The US dollar languished Friday at or close to long-term lows against several major rivals, as investors seized on remarks from various top international monetary officials as an excuse to sell the US currency.
Statements by US Federal Reserve Chairman Alan Greenspan and US Treasury John Snow, speaking at separate events in Europe, dashed any hopes the dollar could maintain Thursday's rebound that helped it regain some of the ground lost earlier in the week.
Late afternoon, the dollar was at ?103.11 from ?104.19 late Thursday. The euro was at US$1.3025 from US$1.2959. The dollar was fetching 1.1613 Swiss francs from SF1.1626, while the British pound was at US$1.8574 against US$1.8506.
The US dollar's sell-off resumed Friday, with the greenback reaching a four-and-a-half year low against the yen and coming within an all-time low against the euro after Greenspan said in a speech to a conference for central bankers in Frankfurt that the US shouldn't be "complacent" about the growth of the current account deficit.
"Current-account imbalances, per se, need not be a problem, but cumulative deficits, which result in a marked decline of a country's net international investment position -- as is occurring in the United States -- raise more complex issues," Greenspan said.
Although Greenspan played down concerns about an imminent crisis in financing the current account deficit and reminded his audience that central bank interventions had no clear impact on foreign exchange rates, the US dollar slid sharply in response.
Snow had earlier stated during his visit to Poland that the weekend meeting of the Group of 20 industrialized and developing countries wasn't a forum for discussions of exchange rates.
Positioning ahead of the G-20 gathering in Berlin accounted for some of the day's movements, said traders. Comments by euro-zone officials and their counterparts in Asia also figured into the fine tuning.

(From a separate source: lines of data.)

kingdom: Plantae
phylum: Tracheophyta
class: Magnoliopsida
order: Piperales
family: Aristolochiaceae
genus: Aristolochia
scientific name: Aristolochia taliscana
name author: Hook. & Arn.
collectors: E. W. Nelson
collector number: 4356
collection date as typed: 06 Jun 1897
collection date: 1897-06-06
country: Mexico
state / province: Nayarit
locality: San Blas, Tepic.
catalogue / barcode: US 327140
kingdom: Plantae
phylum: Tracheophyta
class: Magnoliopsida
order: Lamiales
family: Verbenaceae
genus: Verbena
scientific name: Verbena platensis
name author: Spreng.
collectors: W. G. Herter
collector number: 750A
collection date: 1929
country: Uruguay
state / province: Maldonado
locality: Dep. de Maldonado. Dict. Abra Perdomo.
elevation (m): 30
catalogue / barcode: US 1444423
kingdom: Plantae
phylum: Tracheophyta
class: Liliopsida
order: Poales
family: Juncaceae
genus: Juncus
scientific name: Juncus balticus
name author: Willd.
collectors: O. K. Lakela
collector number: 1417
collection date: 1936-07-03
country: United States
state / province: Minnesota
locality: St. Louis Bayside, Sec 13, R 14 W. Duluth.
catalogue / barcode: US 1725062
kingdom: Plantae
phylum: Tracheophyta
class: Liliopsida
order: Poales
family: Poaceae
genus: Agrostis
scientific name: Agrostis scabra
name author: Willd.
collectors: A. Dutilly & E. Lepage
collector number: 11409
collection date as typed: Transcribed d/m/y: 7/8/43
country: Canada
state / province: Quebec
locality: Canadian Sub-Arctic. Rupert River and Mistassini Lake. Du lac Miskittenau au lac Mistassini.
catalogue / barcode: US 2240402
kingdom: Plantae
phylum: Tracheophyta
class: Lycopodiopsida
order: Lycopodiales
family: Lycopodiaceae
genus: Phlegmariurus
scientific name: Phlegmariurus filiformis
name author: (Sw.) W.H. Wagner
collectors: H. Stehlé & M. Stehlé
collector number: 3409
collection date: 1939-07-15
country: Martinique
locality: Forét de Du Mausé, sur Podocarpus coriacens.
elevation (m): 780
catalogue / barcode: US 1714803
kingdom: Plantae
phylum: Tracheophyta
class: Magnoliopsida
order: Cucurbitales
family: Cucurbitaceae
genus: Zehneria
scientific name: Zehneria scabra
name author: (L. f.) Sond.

At one point, the euro rose as far as US$1.3067, just a hair's breadth from its all-time high from Thursday at US$1.3074 and the dollar dropped as far as ?102.40. During the New York afternoon, the US dollar struggled off its intraday lows in thin trading.
Andy Busch, senior currency strategist at Harris Nesbitt in Chicago, said that the market seized on Greenspan's comments to sell US dollars because the Fed chairman's remarks can be interpreted as indicating US authorities are too sanguine about the impact of the current account deficit.
However, Busch noted that if Greenspan had said the opposite -- that the US dollar was bound to sink because of the deficit -- then investors would have sold the dollar even more heavily.